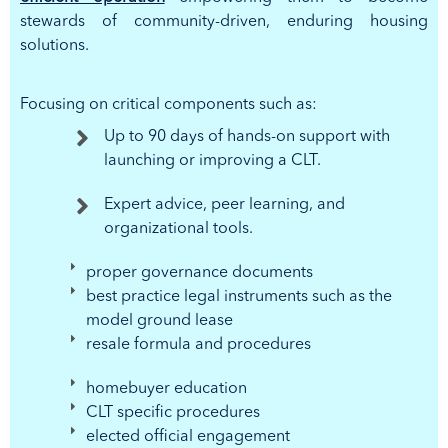
stewards of community-driven, enduring housing
solutions.
Focusing on critical components such as:
Up to 90 days of hands-on support with
launching or improving a CLT.
Expert advice, peer learning, and
organizational tools.
proper governance documents
best practice legal instruments such as the
model ground lease
resale formula and procedures
homebuyer education
CLT specific procedures
elected official engagement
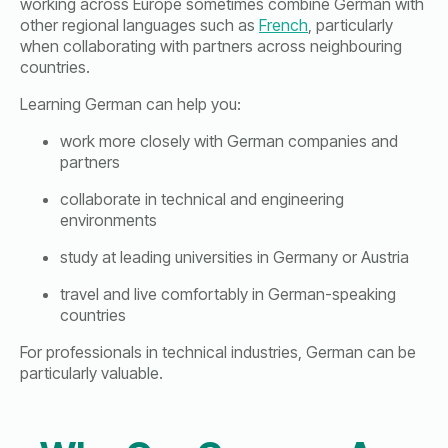
working across Europe sometimes combine German with
other regional languages such as
French
, particularly
when collaborating with partners across neighbouring
countries.
Learning German can help you:
work more closely with German companies and
partners
collaborate in technical and engineering
environments
study at leading universities in Germany or Austria
travel and live comfortably in German-speaking
countries
For professionals in technical industries, German can be
particularly valuable.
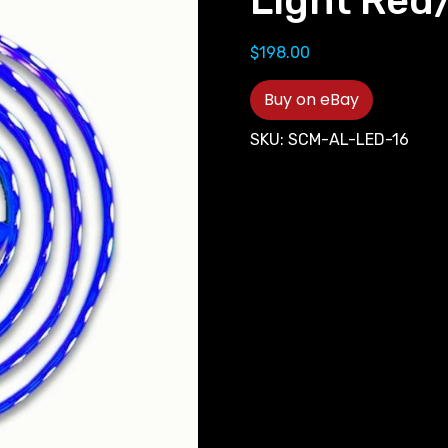
Light Red
$
198.00
Buy on eBay
SKU:
SCM-AL-LED-16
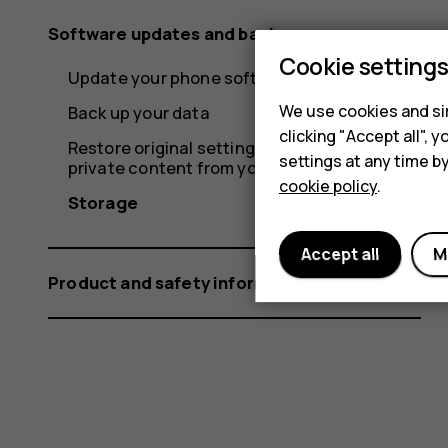
Software updates and backups
Cookie setting
Update your phone software
We use cookies and sim
Back up your data
clicking "Accept all",
Restore original settings and remove
settings at any time b
private content from your phone
cookie policy
.
Storage
Accept all
M
Product and safety information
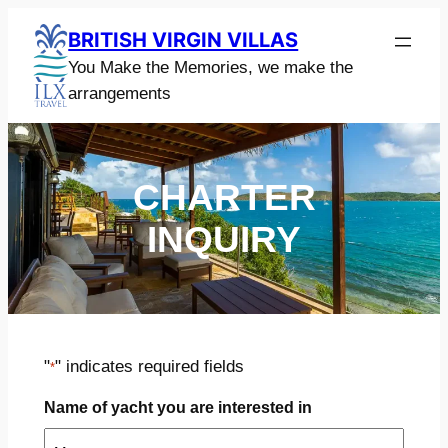
Skip
BRITISH VIRGIN VILLAS
to
You Make the Memories, we make the
content
arrangements
CHARTER
INQUIRY
"
" indicates required fields
*
Name of yacht you are interested in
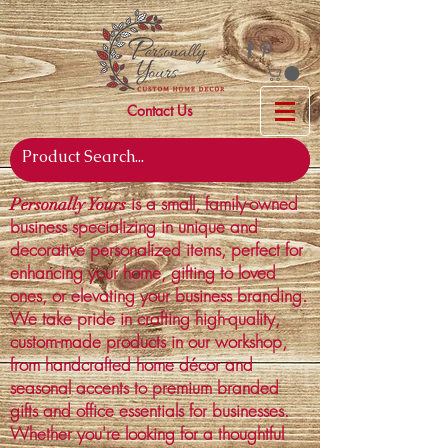
Contact Us
is a small, family-owned
Personally Yours
business specializing in unique and
decorative personalized items, perfect for
enhancing your home, gifting to loved
ones, or elevating your business branding.
We take pride in crafting high-quality,
custom-made products in our workshop,
from handcrafted home décor and
seasonal accents to premium branded
gifts and office essentials for businesses.
Whether you're looking for a thoughtful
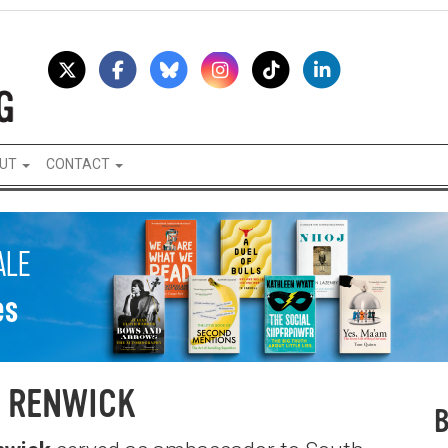
UT
CONTACT
 RENWICK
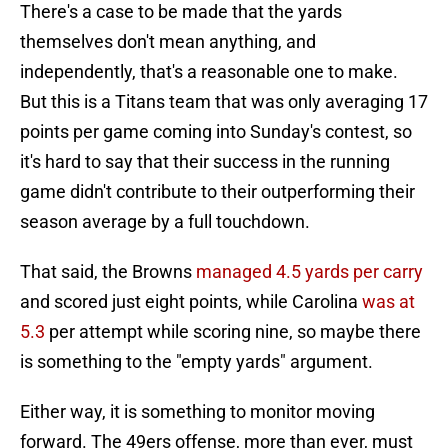
There's a case to be made that the yards
themselves don't mean anything, and
independently, that's a reasonable one to make.
But this is a Titans team that was only averaging 17
points per game coming into Sunday's contest, so
it's hard to say that their success in the running
game didn't contribute to their outperforming their
season average by a full touchdown.
That said, the Browns
managed 4.5 yards per carry
and scored just eight points, while Carolina
was at
5.3
per attempt while scoring nine, so maybe there
is something to the "empty yards" argument.
Either way, it is something to monitor moving
forward. The 49ers offense, more than ever, must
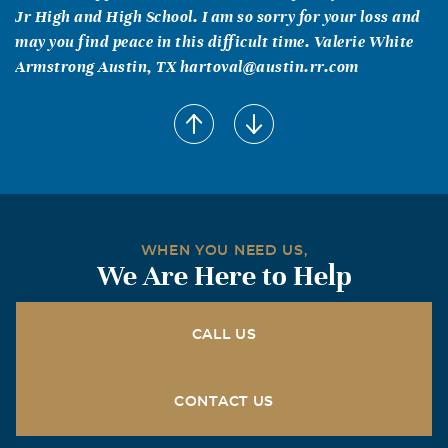
Jr High and High School. I am so sorry for your loss and
may you find peace in this difficult time. Valerie White
Armstrong Austin, TX hartoval@austin.rr.com
WHEN YOU NEED US,
We Are Here to Help
CALL US
CONTACT US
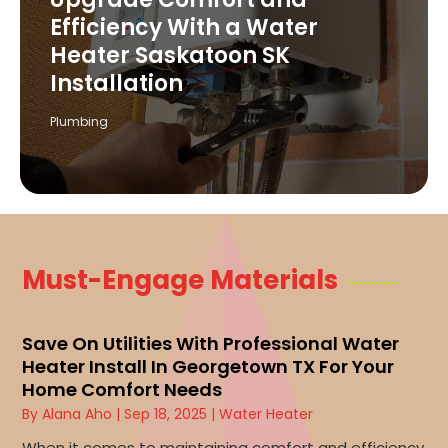
Efficiency With a Water
Heater Saskatoon SK
Installation
Plumbing
Must-Engage Materials
Save On Utilities With Professional Water
Heater Install In Georgetown TX For Your
Home Comfort Needs
By
Alana Aho
|
Sep 18, 2025
|
Water Heater
When it comes to maintaining comfort and efficiency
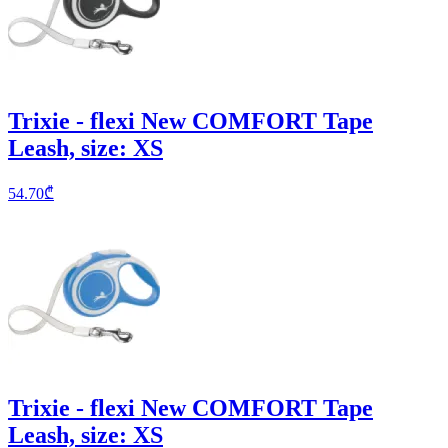
Trixie - flexi New COMFORT Tape
Leash, size: XS
54.70
₾
Trixie - flexi New COMFORT Tape
Leash, size: XS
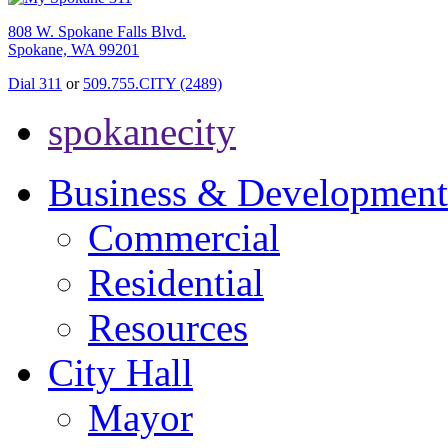
808 W. Spokane Falls Blvd.
Spokane, WA 99201
Dial 311
or
509.755.CITY (2489)
spokanecity
Business & Development
Commercial
Residential
Resources
City Hall
Mayor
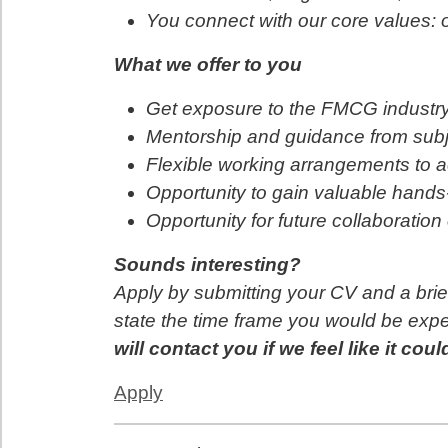
You connect with our core values: o
What we offer to you
Get exposure to the FMCG industry
Mentorship and guidance from subj
Flexible working arrangements to
Opportunity to gain valuable hands
Opportunity for future collaboratio
Sounds interesting?
Apply by submitting your CV and a brie
state the time frame you would be expe
will contact you if we feel like it coul
Apply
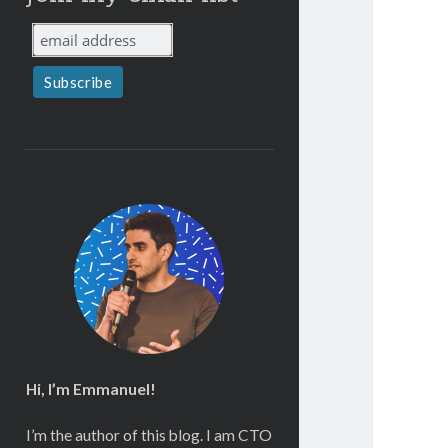
Hi, I’m Emmanuel!
I’m the author of this blog. I am CTO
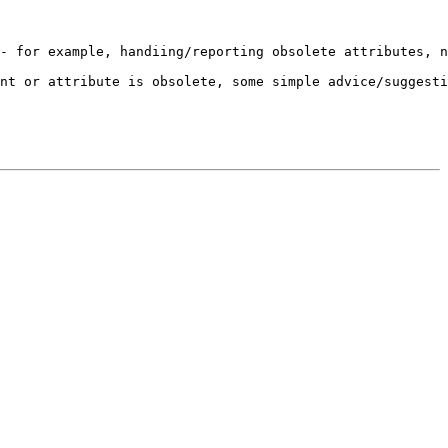
- for example, handiing/reporting obsolete attributes, n
nt or attribute is obsolete, some simple advice/suggesti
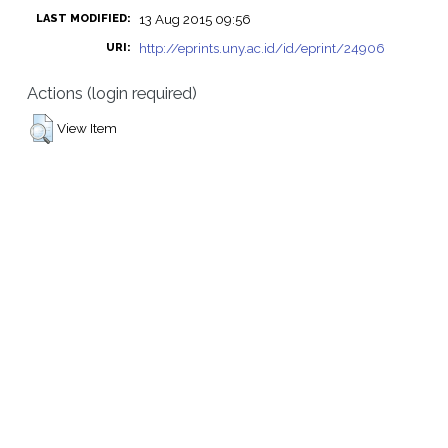
13 Aug 2015 09:56
LAST MODIFIED:
http://eprints.uny.ac.id/id/eprint/24906
URI:
Actions (login required)
View Item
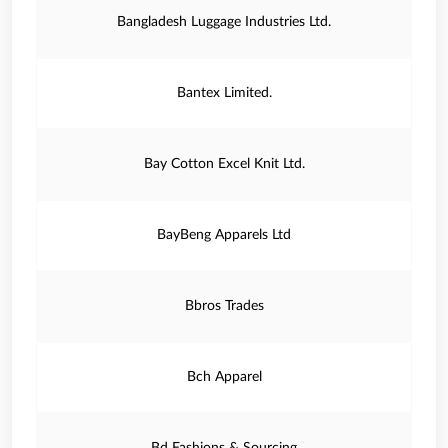
Bangladesh Luggage Industries Ltd.
Bantex Limited.
Bay Cotton Excel Knit Ltd.
BayBeng Apparels Ltd
Bbros Trades
Bch Apparel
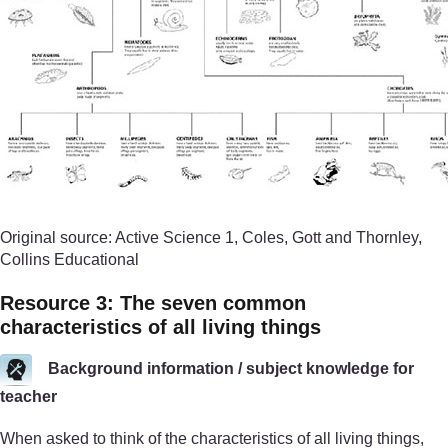
Original source: Active Science 1, Coles, Gott and Thornley,
Collins Educational
Resource 3: The seven common
characteristics of all living things
Background information / subject knowledge for
teacher
When asked to think of the characteristics of all living things,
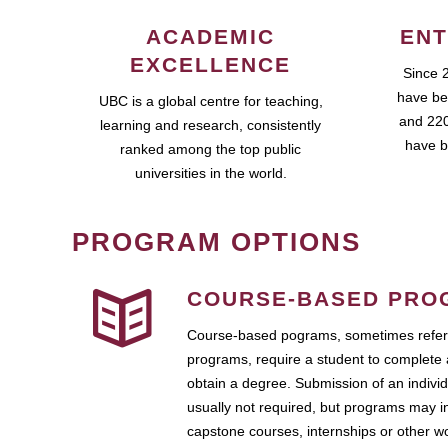
ACADEMIC
ENT
EXCELLENCE
Since 
have be
UBC is a global centre for teaching,
and 220
learning and research, consistently
have b
ranked among the top public
universities in the world.
PROGRAM OPTIONS
COURSE-BASED PRO
Course-based pograms, sometimes referr
programs, require a student to complete 
obtain a degree. Submission of an individ
usually not required, but programs may i
capstone courses, internships or other 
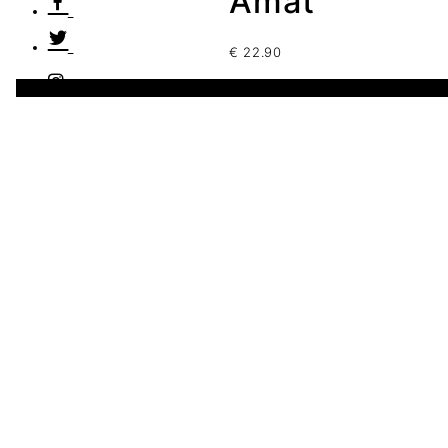
Amat
€
22.90
1 disponibles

:::

◆ What you have to do ◆
As you output the material, omit the pictures but alter nothing else.

◆ The completed task ◆
stewards of community-driven, enduring housing
solutions.
Focusing on critical components such as:
Up to 90 days of hands-on support with
launching or improving a CLT.
Expert advice, peer learning, and
organizational tools.
proper governance documents
best practice legal instruments such as the
model ground lease
resale formula and procedures
homebuyer education
CLT specific procedures
elected official engagement
working across Europe sometimes combine German with
other regional languages such as
French
, particularly
when collaborating with partners across neighbouring
countries.
Learning German can help you:
work more closely with German companies and
partners
collaborate in technical and engineering
environments
study at leading universities in Germany or Austria
travel and live comfortably in German-speaking
countries
For professionals in technical industries, German can be
particularly valuable.
Light Red
$
198.00
Buy on eBay
SKU:
SCM-AL-LED-16
Software updates and backups
Cookie setting
Update your phone software
We use cookies and sim
Back up your data
clicking "Accept all",
Restore original settings and remove
settings at any time b
private content from your phone
cookie policy
.
Storage
Accept all
M
Product and safety information
Skip
BRITISH VIRGIN VILLAS
to
You Make the Memories, we make the
content
arrangements
CHARTER
INQUIRY
"
" indicates required fields
*
Name of yacht you are interested in
Contact Us
is a small, family-owned
Personally Yours
business specializing in unique and
decorative personalized items, perfect for
enhancing your home, gifting to loved
ones, or elevating your business branding.
We take pride in crafting high-quality,
custom-made products in our workshop,
from handcrafted home décor and
seasonal accents to premium branded
gifts and office essentials for businesses.
Whether you're looking for a thoughtful
UT
CONTACT
 RENWICK
There's a case to be made that the yards
themselves don't mean anything, and
independently, that's a reasonable one to make.
But this is a Titans team that was only averaging 17
points per game coming into Sunday's contest, so
it's hard to say that their success in the running
game didn't contribute to their outperforming their
season average by a full touchdown.
That said, the Browns
managed 4.5 yards per carry
and scored just eight points, while Carolina
was at
5.3
per attempt while scoring nine, so maybe there
is something to the "empty yards" argument.
Either way, it is something to monitor moving
forward. The 49ers offense, more than ever, must
Jr High and High School. I am so sorry for your loss and
may you find peace in this difficult time. Valerie White
Armstrong Austin, TX hartoval@austin.rr.com
WHEN YOU NEED US,
We Are Here to Help
CALL US
CONTACT US
Efficiency With a Water
Heater Saskatoon SK
Installation
Plumbing
Must-Engage Materials
Save On Utilities With Professional Water
Heater Install In Georgetown TX For Your
Home Comfort Needs
By
Alana Aho
|
Sep 18, 2025
|
Water Heater
When it comes to maintaining comfort and efficiency
Trixie - flexi New COMFORT Tape
Leash, size: XS
54.70
₾
Trixie - flexi New COMFORT Tape
Leash, size: XS
808 W. Spokane Falls Blvd.
Spokane, WA 99201
Dial 311
or
509.755.CITY (2489)
spokanecity
Business & Development
Commercial
Residential
Resources
City Hall
Mayor
You connect with our core values: o
What we offer to you
Get exposure to the FMCG industry
Mentorship and guidance from subj
Flexible working arrangements to
Opportunity to gain valuable hands
Opportunity for future collaboratio
Sounds interesting?
Apply by submitting your CV and a brie
state the time frame you would be expe
will contact you if we feel like it coul
Apply
Hi, I’m Emmanuel!
I’m the author of this blog. I am CTO
- for example, handiing/reporting obsolete attributes, n
nt or attribute is obsolete, some simple advice/suggesti
13 Aug 2015 09:56
LAST MODIFIED:
http://eprints.uny.ac.id/id/eprint/24906
URI:
Actions (login required)
View Item
Bangladesh Luggage Industries Ltd.
Bantex Limited.
Bay Cotton Excel Knit Ltd.
BayBeng Apparels Ltd
Bbros Trades
Bch Apparel
Original source: Active Science 1, Coles, Gott and Thornley,
Collins Educational
Resource 3: The seven common
characteristics of all living things
Background information / subject knowledge for
teacher
When asked to think of the characteristics of all living things,
ACADEMIC
ENT
EXCELLENCE
Since 
have be
UBC is a global centre for teaching,
and 220
learning and research, consistently
have b
ranked among the top public
universities in the world.
PROGRAM OPTIONS
COURSE-BASED PRO
Course-based pograms, sometimes referr
programs, require a student to complete 
obtain a degree. Submission of an individ
usually not required, but programs may i
capstone courses, internships or other 
Amat
€
22.90
1 disponibles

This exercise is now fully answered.